* [Selected excerpt]:
Libmill: Go-Style Concurrency in C - Cieplak
http://libmill.org/index.html
======
kazinator
The macro should be called _select_ , since that's what Go calls it. (Of
course I know there is a POSIX function (not C) by that name; so what).

This "choose {" "end }" business is an awful way to design the macro. If you
need nesting that involves a block, with prolog and epilog material on either
or both ends, you just have to hide that into the macro:

    
    
      selbegin;
    
        out(ch, int, 42):
          foo();
        in(ch, int, i):
          bar(i);
        otherwise:
          baz();
        
      selend;
    

I don't understand the downvotes. I have 30 years of (continous!) C
experience. This is the best practice for doing a macro like this.

This "end }" business has improper nesting, visually. The _choose_ is outside
of the braces, the _end_ is within; it is scatter-brained. There is no error
checking for a forgotten _end_.

I'm looking at the implementation and it's looking quite weird! _choose_
simply expands into _mill_choose_init___ , and _end_ expands into
_mill_choose_end___. The definitions of these seem as if they should pair
together:

    
    
      #define mill_choose_init__ \
          {\
              mill_choose_init_(MILL_HERE_);\
              int mill_idx = -2;\
              while(1) {\
                  if(mill_idx != -2) {\
                      if(0)

* [Supplied entries]:

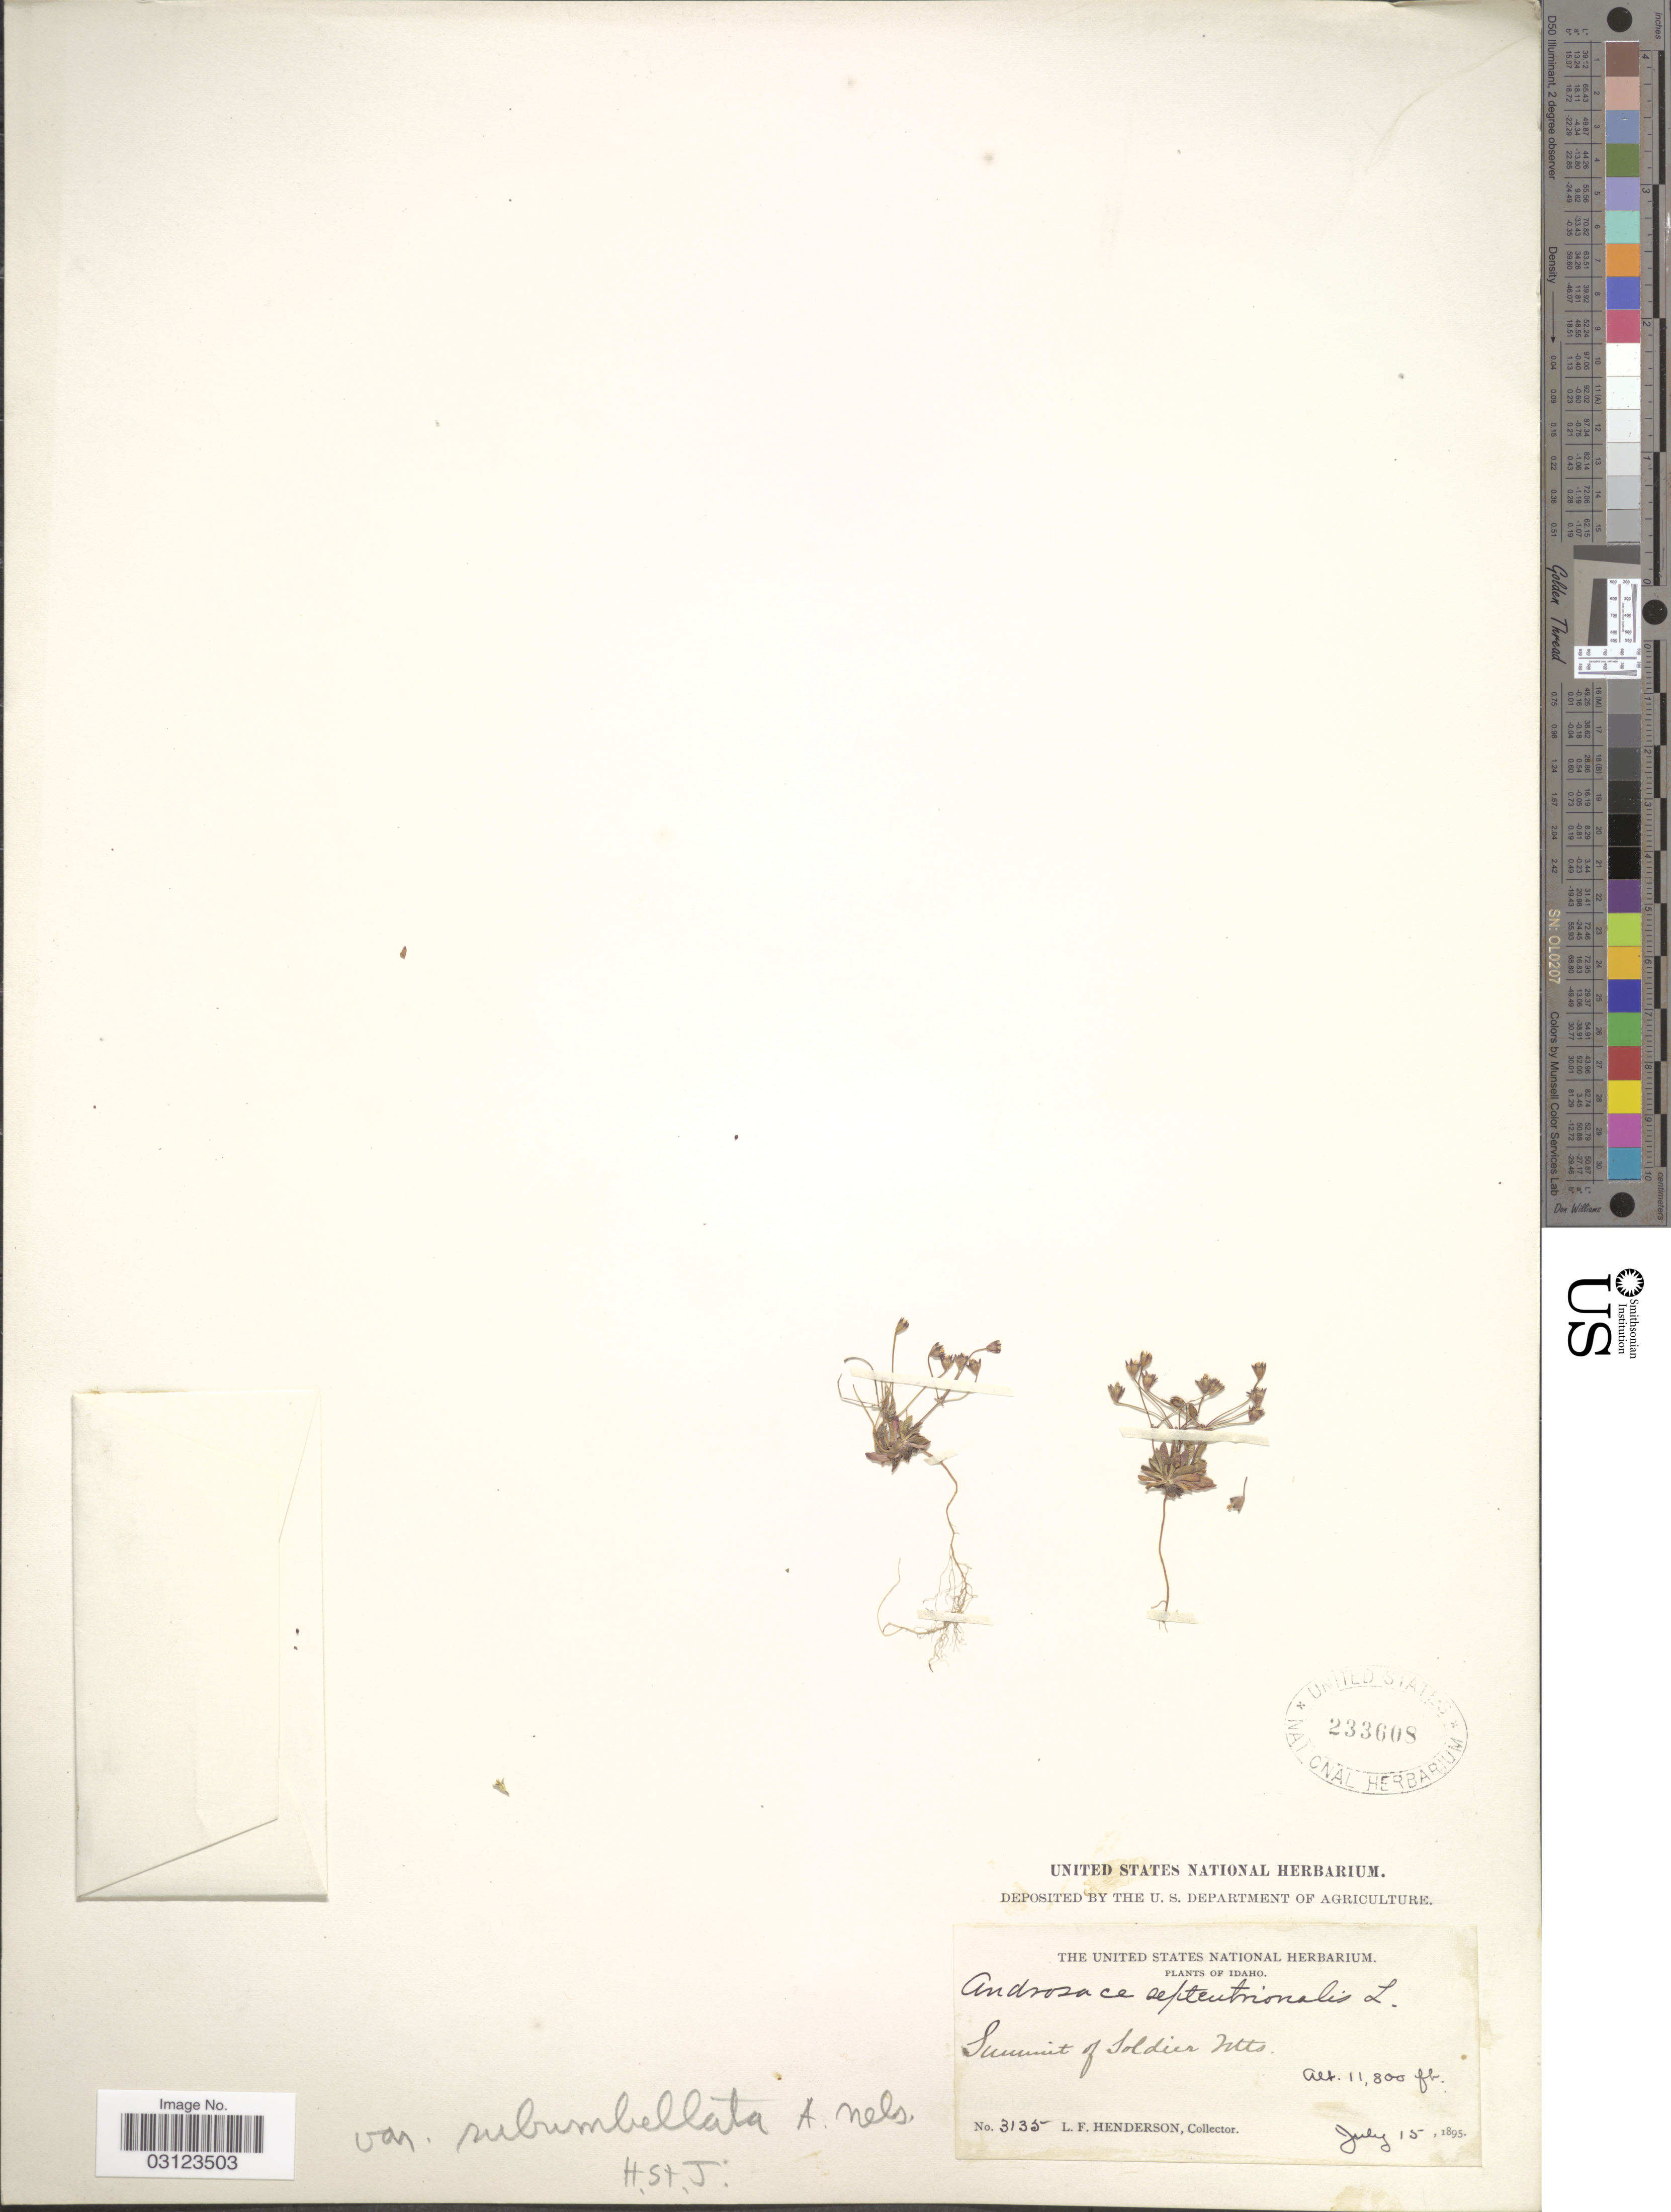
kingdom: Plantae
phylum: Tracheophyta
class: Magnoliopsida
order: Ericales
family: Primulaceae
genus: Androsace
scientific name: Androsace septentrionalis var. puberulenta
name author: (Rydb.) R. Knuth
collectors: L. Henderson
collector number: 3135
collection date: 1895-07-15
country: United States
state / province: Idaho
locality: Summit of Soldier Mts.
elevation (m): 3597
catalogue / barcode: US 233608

* [What is asked]:
a) In the libmill thread, list every function called in the code snippet between "selbegin;" and "selend;".
b) Extend the libmill thread from the point where it stops.
The lines above come from a different source than the libmill thread.

* [Task-by-task outputs]:
a) foo(), bar(i), baz()

b)
    
      #define mill_choose_end__ \
                          break;\
                      }\
                  }\
                  mill_idx = mill_choose_wait_();\
              }
    
    

But, oops, look at the obvious lack of balance in the braces.

    
    
       mill_choose_init__ {
    
       mill_choose_end__ }
    

we are putting a brace after the if (0) which balances the one after break,
and the final missing brace that balances the one opened internally in
mill_choose_init__.

There are best practices to design this sort of macrology that don't require
the user put braces in weird places to balance the inconsistencies in macro
expansions.

Speaking as a professional, I would not pass this in a code review.

That we have to use a flaky preprocessor in order to get a half decent syntax
is already a significant regret. We must not compound the regret by allowing
the macrology to be less than as good as it can be.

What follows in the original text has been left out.